In der folgenden Stille konnte Vicki fast hören,
wie ihre Unterhaltung wieder abgespielt und jeder Satz, jedes Wort auf Nuancen
untersucht wurde.
„Oh", sagte das Mädchen schließlich. „Es tut
mir leid." Dann glättete sich ihre Stirn wieder, und sie grinste, als sie
einen Kompromiß anbot. „Ich werde es nicht mehr tun, wenn Sie es nicht mehr
tun."
„Also abgemacht." Vicki führte sie durch ihr
winziges Wohnzimmer, wobei sie im Vorbeigehen ihren Ledersessel wieder
hochklappte, in ihr ebenfalls winziges Büro. Sie hatte tatsächlich noch nie
zuvor einen Klienten oder einen potentiellen Klienten in ihrem Büro gehabt,
daher gab es ein paar unerwartete Probleme. „Ich hole noch einen Stuhl aus der
Küche."
„Schon gut. Die hier reicht mir." Sie zog den
Mantel aus, ließ sich auf Vickis Hantelbank nieder und legte ihn neben sich.
„Also, was diesen Auftrag angeht... "
„Noch nicht." Vicki zog ihren Stuhl unter dem
Schreibtisch hervor und setzte sich. „Erst mal, was Sie angeht. Ihr Name?"
„Coreen Fergus." Sie fuhr im gleichen Atemzug
fort, da sie offensichtlich das Gefühl hatte, ihr Name enthalte alle
notwendigen Details. „Ich will, daß Sie den Vampir finden, der die Stadt
terrorisiert."
„Gut." Es war zu früh an einem Montag, und der
letzte Todesfall war noch zu nah. „Hat Mike Celluci das ausgeheckt?"
„Wer?"
„Ist egal." Kopfschüttelnd stand Vicki auf.
„Schauen Sie, ich will gar nicht wissen, wer das ausgeheckt hat, aber Sie
können zu ihm zurückgehen und... "
„Ian Reddick war mein... " Sie runzelte die
Stirn und suchte nach einem Wort, das der Beziehung das nötige Gewicht
verlieh. „... Geliebter."
„Ian Reddick", wiederholte Vicki und setzte
sich wieder.

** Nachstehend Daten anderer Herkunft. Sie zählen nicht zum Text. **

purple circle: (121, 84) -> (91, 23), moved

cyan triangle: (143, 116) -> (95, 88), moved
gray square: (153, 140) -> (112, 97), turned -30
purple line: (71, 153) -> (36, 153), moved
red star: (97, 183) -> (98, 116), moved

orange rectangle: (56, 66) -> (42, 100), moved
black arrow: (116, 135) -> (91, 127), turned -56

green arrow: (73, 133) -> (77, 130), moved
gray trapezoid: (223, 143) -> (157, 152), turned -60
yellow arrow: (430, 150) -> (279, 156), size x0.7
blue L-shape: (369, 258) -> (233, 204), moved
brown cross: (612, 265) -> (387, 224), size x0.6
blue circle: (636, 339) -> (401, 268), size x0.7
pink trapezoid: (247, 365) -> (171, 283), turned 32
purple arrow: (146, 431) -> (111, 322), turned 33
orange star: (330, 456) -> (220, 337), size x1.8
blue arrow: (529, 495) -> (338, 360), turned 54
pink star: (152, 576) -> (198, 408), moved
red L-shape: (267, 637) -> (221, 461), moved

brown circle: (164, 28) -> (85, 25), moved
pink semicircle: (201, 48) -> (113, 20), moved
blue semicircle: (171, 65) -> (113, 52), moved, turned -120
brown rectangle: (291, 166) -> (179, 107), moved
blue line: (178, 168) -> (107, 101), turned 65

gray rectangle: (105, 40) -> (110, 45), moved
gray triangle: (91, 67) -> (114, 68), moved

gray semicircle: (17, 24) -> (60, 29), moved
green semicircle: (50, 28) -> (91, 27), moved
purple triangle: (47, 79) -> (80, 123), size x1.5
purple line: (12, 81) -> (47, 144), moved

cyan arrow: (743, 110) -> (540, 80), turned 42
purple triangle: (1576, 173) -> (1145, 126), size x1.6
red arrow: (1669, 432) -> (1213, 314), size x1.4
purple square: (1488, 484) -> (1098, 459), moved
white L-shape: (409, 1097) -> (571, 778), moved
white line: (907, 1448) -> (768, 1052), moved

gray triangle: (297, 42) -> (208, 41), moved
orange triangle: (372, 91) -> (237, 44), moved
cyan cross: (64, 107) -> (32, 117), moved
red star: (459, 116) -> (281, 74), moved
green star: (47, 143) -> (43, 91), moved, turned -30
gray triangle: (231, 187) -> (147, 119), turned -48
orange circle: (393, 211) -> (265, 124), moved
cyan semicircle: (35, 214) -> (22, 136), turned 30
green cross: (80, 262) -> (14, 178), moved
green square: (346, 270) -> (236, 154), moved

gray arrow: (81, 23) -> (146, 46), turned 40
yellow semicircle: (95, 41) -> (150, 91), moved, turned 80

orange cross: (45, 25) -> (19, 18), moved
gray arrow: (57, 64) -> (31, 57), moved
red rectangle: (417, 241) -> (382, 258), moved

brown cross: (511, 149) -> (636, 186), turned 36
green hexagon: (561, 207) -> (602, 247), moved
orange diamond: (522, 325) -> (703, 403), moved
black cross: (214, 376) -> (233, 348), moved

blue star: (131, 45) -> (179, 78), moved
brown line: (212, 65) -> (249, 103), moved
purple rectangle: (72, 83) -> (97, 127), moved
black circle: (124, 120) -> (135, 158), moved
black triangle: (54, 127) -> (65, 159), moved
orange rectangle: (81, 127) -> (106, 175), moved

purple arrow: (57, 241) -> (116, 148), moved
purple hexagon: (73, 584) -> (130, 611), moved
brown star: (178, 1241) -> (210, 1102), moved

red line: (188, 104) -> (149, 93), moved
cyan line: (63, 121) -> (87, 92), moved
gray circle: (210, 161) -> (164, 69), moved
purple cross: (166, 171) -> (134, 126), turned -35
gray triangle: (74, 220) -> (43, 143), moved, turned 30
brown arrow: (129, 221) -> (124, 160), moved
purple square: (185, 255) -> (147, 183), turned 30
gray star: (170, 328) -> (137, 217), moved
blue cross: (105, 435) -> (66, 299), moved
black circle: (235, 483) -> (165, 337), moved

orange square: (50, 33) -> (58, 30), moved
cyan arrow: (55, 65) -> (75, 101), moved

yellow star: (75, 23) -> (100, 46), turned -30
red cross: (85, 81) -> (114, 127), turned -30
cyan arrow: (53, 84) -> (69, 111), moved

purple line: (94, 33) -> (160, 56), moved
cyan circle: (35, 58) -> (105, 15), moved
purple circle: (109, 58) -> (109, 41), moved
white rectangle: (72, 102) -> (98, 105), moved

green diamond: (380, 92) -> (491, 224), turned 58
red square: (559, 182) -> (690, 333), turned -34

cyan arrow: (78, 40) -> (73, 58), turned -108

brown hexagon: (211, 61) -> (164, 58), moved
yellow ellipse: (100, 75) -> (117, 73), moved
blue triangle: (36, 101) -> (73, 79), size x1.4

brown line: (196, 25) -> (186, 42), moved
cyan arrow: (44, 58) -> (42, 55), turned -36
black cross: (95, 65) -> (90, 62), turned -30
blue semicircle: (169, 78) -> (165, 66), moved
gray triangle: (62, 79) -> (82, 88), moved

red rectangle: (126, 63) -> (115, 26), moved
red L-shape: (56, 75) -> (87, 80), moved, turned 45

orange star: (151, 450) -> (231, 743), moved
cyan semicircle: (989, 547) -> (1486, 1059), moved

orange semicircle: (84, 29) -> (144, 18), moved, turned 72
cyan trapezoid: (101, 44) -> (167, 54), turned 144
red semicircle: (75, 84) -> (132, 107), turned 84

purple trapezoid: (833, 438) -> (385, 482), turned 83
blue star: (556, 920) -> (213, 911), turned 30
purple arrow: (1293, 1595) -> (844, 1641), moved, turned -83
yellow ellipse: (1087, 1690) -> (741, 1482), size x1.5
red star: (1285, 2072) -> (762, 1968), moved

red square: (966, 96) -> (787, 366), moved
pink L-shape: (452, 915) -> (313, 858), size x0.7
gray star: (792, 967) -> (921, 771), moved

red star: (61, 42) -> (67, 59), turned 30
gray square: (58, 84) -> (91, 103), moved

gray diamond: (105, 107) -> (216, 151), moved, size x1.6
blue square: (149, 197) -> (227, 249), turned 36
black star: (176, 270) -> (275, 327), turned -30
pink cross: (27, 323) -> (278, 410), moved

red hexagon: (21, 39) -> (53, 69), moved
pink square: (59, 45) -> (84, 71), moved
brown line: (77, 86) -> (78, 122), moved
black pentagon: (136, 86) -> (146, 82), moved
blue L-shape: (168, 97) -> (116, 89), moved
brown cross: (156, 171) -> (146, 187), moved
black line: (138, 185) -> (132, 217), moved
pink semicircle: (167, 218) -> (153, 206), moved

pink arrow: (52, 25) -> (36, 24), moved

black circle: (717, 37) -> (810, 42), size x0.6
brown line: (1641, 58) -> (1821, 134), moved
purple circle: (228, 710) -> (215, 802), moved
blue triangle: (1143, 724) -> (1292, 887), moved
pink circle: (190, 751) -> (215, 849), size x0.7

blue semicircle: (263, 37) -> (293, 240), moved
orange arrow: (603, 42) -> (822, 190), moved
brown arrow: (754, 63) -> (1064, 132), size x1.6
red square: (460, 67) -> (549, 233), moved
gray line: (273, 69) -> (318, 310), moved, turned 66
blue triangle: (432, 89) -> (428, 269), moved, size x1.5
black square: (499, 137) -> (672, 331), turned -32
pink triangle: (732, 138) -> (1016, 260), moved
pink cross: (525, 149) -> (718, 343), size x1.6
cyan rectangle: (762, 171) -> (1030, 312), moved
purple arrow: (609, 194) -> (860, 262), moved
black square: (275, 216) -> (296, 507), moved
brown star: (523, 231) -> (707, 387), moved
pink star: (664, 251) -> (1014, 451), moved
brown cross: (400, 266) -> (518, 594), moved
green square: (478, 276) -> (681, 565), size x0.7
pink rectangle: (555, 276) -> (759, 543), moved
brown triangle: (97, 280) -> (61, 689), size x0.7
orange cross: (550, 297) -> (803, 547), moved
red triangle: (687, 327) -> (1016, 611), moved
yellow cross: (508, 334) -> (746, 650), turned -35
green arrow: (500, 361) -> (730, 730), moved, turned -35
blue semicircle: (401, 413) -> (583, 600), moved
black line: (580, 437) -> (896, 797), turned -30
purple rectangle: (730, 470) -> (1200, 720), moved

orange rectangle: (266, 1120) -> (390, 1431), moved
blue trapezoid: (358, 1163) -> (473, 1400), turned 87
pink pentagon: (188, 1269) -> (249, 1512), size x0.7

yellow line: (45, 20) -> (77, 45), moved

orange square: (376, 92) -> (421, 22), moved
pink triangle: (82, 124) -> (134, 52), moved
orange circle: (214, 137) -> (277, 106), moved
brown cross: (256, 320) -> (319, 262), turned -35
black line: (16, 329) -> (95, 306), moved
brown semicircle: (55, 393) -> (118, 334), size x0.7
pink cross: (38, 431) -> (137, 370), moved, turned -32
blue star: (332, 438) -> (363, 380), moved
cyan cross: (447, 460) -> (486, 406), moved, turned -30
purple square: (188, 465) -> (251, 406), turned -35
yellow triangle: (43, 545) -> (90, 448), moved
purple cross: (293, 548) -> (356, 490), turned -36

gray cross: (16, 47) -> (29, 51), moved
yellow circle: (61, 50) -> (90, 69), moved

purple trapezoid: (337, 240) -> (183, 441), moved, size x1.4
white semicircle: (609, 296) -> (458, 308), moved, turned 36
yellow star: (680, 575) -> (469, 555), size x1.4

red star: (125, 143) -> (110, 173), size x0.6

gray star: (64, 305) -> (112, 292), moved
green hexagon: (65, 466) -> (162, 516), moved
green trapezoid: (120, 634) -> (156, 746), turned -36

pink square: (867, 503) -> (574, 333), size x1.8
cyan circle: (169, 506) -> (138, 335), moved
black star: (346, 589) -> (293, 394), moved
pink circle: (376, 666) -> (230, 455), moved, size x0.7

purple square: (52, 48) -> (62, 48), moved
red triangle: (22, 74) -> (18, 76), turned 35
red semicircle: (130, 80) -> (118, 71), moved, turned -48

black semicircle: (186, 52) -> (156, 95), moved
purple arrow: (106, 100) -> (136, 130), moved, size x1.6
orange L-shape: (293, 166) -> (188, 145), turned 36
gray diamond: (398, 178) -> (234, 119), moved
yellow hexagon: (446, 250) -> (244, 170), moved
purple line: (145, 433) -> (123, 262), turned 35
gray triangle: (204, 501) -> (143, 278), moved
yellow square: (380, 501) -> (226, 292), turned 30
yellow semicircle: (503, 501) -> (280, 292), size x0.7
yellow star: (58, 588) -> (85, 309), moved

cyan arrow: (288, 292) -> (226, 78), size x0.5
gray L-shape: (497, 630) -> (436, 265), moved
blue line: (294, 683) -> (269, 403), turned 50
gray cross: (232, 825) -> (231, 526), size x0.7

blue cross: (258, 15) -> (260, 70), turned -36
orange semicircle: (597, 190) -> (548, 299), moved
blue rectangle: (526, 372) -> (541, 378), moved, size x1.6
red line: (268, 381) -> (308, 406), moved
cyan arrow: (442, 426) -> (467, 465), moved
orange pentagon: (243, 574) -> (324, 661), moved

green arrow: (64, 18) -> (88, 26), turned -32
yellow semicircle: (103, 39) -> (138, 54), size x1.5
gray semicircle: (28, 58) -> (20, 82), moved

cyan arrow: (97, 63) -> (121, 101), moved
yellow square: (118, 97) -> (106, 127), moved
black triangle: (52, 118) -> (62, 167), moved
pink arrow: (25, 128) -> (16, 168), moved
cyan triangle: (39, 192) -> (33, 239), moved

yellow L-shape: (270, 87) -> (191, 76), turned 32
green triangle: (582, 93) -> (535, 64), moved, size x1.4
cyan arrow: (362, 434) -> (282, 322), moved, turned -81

Ian Reddick, das erste Opfer. Die Leiche, die sie verstümmelt in
der U-Bahn-Station gefunden hatte.
„Ich will, daß Sie dieses Ding finden, das ihn getötet
hat."
„Schauen Sie, Coreen." Ihre Stimme nahm den
professionellen, „tröstenden Tonfall" an, den Polizeibeamte auf der
ganzen Welt beherrschen müssen. „Mir ist klar, wie durcheinander Sie sein
müssen, aber glauben Sie nicht, daß das die Aufgabe der Behörden ist?"
„Nein, das glaube ich nicht."
Es lag etwas absolut Hartnäckiges in diesem
„Nein." Vicki schob ihre Brille die Nase hoch und suchte nach einer
Antwort, während Coreen fortfuhr:
„Sie beharren darauf, nach einem Menschen zu suchen
und weigern sich zuzugeben, daß die Zeitung recht haben könnte; sie weigern
sich,
etwas in Betracht zu ziehen, was außerhalb ihrer
engen kleinen Weltsicht liegt."
„Sie weigern sich, in Betracht zu ziehen, daß der
Mörder tatsächlich ein Vampir sein könnte?"
„Ja."
„Die Zeitungen glauben auch nicht daran, daß es ein
Vampir ist, wissen Sie."
Coreen warf ihr Haar aus dem Gesicht, „Ja und? Die
Fakten passen. Das Blut fehlt immerhin. Ich wette, Ian wäre auch ausgesaugt
worden, wenn man ihn nicht so schnell gefunden hätte."